**WHAT TO PRODUCE**:
Your answer should consist of the lines in the data below that contain "plwcr".

[Electronic design automation data]

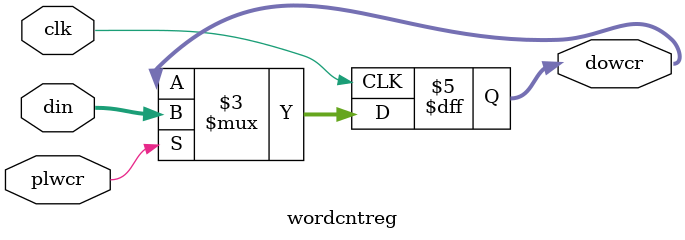
<source format=sv>
module wordcntreg(din,plwcr,clk,dowcr);
  input [7:0] din;
  input plwcr,clk;
  output reg [7:0] dowcr;
  
  always @(posedge clk)
    if(plwcr)
      dowcr=din;
  
endmodule
</source>
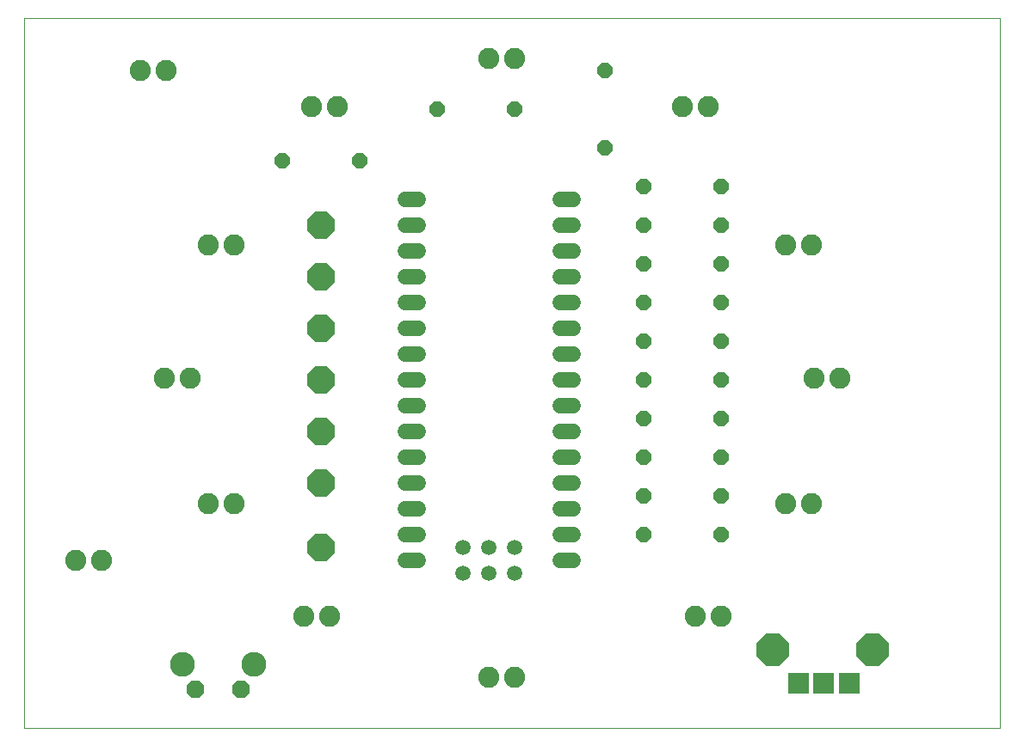
<source format=gbs>
G75*
%MOIN*%
%OFA0B0*%
%FSLAX25Y25*%
%IPPOS*%
%LPD*%
%AMOC8*
5,1,8,0,0,1.08239X$1,22.5*
%
%ADD10C,0.00000*%
%ADD11C,0.08200*%
%ADD12OC8,0.10800*%
%ADD13OC8,0.06000*%
%ADD14OC8,0.06800*%
%ADD15C,0.09650*%
%ADD16C,0.05950*%
%ADD17C,0.05950*%
%ADD18R,0.08200X0.08200*%
%ADD19OC8,0.12611*%
D10*
X0001000Y0020750D02*
X0001000Y0296341D01*
X0378953Y0296341D01*
X0378953Y0020750D01*
X0001000Y0020750D01*
D11*
X0021000Y0085750D03*
X0031000Y0085750D03*
X0072063Y0107837D03*
X0082063Y0107837D03*
X0109071Y0064136D03*
X0119071Y0064136D03*
X0181039Y0040435D03*
X0191039Y0040435D03*
X0261000Y0064136D03*
X0271000Y0064136D03*
X0296000Y0107837D03*
X0306000Y0107837D03*
X0307024Y0156577D03*
X0317024Y0156577D03*
X0306000Y0208191D03*
X0296000Y0208191D03*
X0266000Y0261892D03*
X0256000Y0261892D03*
X0191039Y0280593D03*
X0181039Y0280593D03*
X0122063Y0261892D03*
X0112063Y0261892D03*
X0056000Y0275750D03*
X0046000Y0275750D03*
X0072063Y0208191D03*
X0082063Y0208191D03*
X0065055Y0156577D03*
X0055055Y0156577D03*
D12*
X0116000Y0155750D03*
X0116000Y0175750D03*
X0116000Y0195750D03*
X0116000Y0215750D03*
X0116000Y0135750D03*
X0116000Y0115750D03*
X0116000Y0090750D03*
D13*
X0241000Y0095750D03*
X0241000Y0110750D03*
X0241000Y0125750D03*
X0241000Y0140750D03*
X0241000Y0155750D03*
X0241000Y0170750D03*
X0241000Y0185750D03*
X0241000Y0200750D03*
X0241000Y0215750D03*
X0241000Y0230750D03*
X0226000Y0245750D03*
X0191000Y0260750D03*
X0161000Y0260750D03*
X0131000Y0240750D03*
X0101000Y0240750D03*
X0226000Y0275750D03*
X0271000Y0230750D03*
X0271000Y0215750D03*
X0271000Y0200750D03*
X0271000Y0185750D03*
X0271000Y0170750D03*
X0271000Y0155750D03*
X0271000Y0140750D03*
X0271000Y0125750D03*
X0271000Y0110750D03*
X0271000Y0095750D03*
D14*
X0084900Y0035850D03*
X0067100Y0035850D03*
D15*
X0062200Y0045650D03*
X0089800Y0045650D03*
D16*
X0148425Y0085750D02*
X0153575Y0085750D01*
X0153575Y0095750D02*
X0148425Y0095750D01*
X0148425Y0105750D02*
X0153575Y0105750D01*
X0153575Y0115750D02*
X0148425Y0115750D01*
X0148425Y0125750D02*
X0153575Y0125750D01*
X0153575Y0135750D02*
X0148425Y0135750D01*
X0148425Y0145750D02*
X0153575Y0145750D01*
X0153575Y0155750D02*
X0148425Y0155750D01*
X0148425Y0165750D02*
X0153575Y0165750D01*
X0153575Y0175750D02*
X0148425Y0175750D01*
X0148425Y0185750D02*
X0153575Y0185750D01*
X0153575Y0195750D02*
X0148425Y0195750D01*
X0148425Y0205750D02*
X0153575Y0205750D01*
X0153575Y0215750D02*
X0148425Y0215750D01*
X0148425Y0225750D02*
X0153575Y0225750D01*
X0208425Y0225750D02*
X0213575Y0225750D01*
X0213575Y0215750D02*
X0208425Y0215750D01*
X0208425Y0205750D02*
X0213575Y0205750D01*
X0213575Y0195750D02*
X0208425Y0195750D01*
X0208425Y0185750D02*
X0213575Y0185750D01*
X0213575Y0175750D02*
X0208425Y0175750D01*
X0208425Y0165750D02*
X0213575Y0165750D01*
X0213575Y0155750D02*
X0208425Y0155750D01*
X0208425Y0145750D02*
X0213575Y0145750D01*
X0213575Y0135750D02*
X0208425Y0135750D01*
X0208425Y0125750D02*
X0213575Y0125750D01*
X0213575Y0115750D02*
X0208425Y0115750D01*
X0208425Y0105750D02*
X0213575Y0105750D01*
X0213575Y0095750D02*
X0208425Y0095750D01*
X0208425Y0085750D02*
X0213575Y0085750D01*
D17*
X0191000Y0080750D03*
X0191000Y0090750D03*
X0181000Y0090750D03*
X0171000Y0090750D03*
X0171000Y0080750D03*
X0181000Y0080750D03*
D18*
X0300843Y0038309D03*
X0310685Y0038309D03*
X0320528Y0038309D03*
D19*
X0329583Y0051301D03*
X0291000Y0051301D03*
M02*

</source>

**SOLUTION BELOW**:
module wordcntreg(din,plwcr,clk,dowcr);
  input plwcr,clk;
    if(plwcr)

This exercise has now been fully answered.